Montag, 24. Dezember 2018

Ankunftszeit 24 – Geliebt in "Königskinder" von Alex Capus

Marie ist die Tochter eines wohlhabenden Bauern, Jakob ein Waise, der Jahre für Jahr die Kühe des Bauern oben in den Bergen hütet. Jedes Jahr bringt Jakob die Herde ins Tal und sieht Marie. Aber dieses Jahr ist etwas anders.

Auf der Weide.
Linumer Bruch, 2018.
"Neben Marie steht wachsam ein Hund. Sie tätschelt ihm zärtlich die Flanke, dann winkt sie rasch zu Jakob hinüber. Er winkt zurück. Marie und Jakob winken einander schon seit sieben Jahren von ferne zu. Aber näher gekommen sind sie sich noch nie, der Bauer hat es nicht zugelassen. ...
Er sieht sie und sie sieht ihn, die beiden verstehen gar nicht, was vor sich geht, sie kennen die Liebe noch nicht. Marie hat sie bei ihren Freundinnen beobachtet und versteht sie als einen Zustand vorübergehender Unzurechnungsfähigkeit bei erhöhter Körpertemperatur.

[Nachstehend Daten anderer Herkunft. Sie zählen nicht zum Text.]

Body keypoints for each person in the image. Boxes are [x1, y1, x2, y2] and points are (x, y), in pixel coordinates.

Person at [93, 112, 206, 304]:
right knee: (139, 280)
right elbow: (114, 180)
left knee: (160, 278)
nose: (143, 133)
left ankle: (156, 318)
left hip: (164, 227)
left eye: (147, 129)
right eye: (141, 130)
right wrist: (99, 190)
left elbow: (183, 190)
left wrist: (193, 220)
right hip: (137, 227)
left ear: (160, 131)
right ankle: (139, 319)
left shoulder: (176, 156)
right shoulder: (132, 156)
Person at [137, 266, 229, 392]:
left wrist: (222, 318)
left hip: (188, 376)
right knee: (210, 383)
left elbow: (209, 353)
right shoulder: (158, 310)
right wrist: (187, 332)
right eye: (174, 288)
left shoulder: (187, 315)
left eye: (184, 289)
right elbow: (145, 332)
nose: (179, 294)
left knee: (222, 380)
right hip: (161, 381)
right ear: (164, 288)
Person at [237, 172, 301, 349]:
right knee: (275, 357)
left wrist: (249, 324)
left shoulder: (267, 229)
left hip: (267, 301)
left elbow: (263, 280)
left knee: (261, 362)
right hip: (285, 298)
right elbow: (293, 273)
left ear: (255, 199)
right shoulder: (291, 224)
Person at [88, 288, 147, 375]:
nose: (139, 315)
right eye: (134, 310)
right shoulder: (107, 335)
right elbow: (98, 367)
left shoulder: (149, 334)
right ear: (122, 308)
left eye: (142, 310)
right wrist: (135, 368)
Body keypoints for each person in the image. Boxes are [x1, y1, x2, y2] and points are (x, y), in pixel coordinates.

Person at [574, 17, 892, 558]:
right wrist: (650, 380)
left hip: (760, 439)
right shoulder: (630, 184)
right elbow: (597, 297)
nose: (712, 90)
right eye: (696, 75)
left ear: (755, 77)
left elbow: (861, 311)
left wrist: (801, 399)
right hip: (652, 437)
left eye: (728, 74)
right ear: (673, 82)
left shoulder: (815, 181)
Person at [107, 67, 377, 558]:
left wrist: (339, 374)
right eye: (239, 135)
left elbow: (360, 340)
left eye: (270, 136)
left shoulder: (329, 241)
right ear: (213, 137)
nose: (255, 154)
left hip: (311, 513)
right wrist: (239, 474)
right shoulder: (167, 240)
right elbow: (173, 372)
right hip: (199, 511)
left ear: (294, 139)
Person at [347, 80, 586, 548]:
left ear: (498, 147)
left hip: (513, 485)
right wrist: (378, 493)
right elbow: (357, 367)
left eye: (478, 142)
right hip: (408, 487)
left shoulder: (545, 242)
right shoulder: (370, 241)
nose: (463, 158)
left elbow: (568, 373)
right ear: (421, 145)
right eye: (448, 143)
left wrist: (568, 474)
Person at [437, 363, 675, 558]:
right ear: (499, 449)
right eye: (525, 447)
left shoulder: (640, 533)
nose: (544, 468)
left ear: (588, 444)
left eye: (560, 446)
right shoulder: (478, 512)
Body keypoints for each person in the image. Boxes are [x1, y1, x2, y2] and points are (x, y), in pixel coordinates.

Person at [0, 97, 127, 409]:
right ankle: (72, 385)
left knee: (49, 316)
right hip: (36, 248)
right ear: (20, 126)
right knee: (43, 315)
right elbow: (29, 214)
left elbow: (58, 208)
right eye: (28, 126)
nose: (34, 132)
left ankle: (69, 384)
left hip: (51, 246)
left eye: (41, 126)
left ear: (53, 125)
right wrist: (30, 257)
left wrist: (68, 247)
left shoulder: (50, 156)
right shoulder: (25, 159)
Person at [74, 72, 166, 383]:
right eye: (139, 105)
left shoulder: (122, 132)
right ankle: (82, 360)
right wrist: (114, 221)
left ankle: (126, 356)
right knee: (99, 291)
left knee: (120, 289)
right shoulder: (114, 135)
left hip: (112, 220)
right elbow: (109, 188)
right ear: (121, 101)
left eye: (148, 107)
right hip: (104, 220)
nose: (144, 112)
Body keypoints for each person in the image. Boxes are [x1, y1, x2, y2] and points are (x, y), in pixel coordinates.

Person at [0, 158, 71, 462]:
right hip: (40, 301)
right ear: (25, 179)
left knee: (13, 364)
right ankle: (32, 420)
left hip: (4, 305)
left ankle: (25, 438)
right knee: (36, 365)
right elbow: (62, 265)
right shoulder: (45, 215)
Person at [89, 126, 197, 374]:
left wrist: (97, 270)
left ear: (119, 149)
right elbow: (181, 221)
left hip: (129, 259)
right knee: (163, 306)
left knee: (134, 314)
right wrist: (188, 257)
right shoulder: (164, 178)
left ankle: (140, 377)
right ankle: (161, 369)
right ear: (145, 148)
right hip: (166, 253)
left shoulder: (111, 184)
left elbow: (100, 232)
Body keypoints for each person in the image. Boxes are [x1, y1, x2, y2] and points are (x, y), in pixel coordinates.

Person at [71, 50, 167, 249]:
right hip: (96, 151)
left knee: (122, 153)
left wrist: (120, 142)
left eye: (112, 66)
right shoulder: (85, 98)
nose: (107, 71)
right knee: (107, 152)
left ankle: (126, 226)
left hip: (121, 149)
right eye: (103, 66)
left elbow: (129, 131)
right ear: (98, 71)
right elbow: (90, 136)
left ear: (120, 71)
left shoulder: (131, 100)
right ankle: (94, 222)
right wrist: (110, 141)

Für Jakob ist sie das, was der Stier auf der Weide mit der Kuh macht.
In dieser einen Sekunde aber, da sie einander zuwinken, erkennt Marie im klaren Blick seiner hellgrauen Augen, dass er sie ganz und gar wahrnimmt, ohne Vorbehalt und ohne Urteil, und auch Jakob kann sehen, dass sie ihn erkannt und in sich aufgenommen hat. Wie ein Blitz durchfährt sie beide die Erleuchtung, auf einen Schlag wird ihnen alles, wirklich alles klar..."1

Die Liebe ist da.
Mit einem Schlag hat sie die beiden übermannt und alles auf den Kopf gestellt.
Was sie vorher über die Liebe zu wissen glaubten, gilt nun nicht mehr.
Denn nun stellt sich Klarheit ein.

So tritt auch Gottes menschgewordene Liebe in die Welt und alles, was wir Menschen vorher über Gott und Mensch zu wissen glaubten, steht danach auf dem Kopf – oder besser: endlich auf den Füßen.

Heute danke ich Gott für seine Liebe, die der tiefste Grund ist, warum er zu uns kommt.



1   A. Capus, Königskinder. München 2018, 35.37.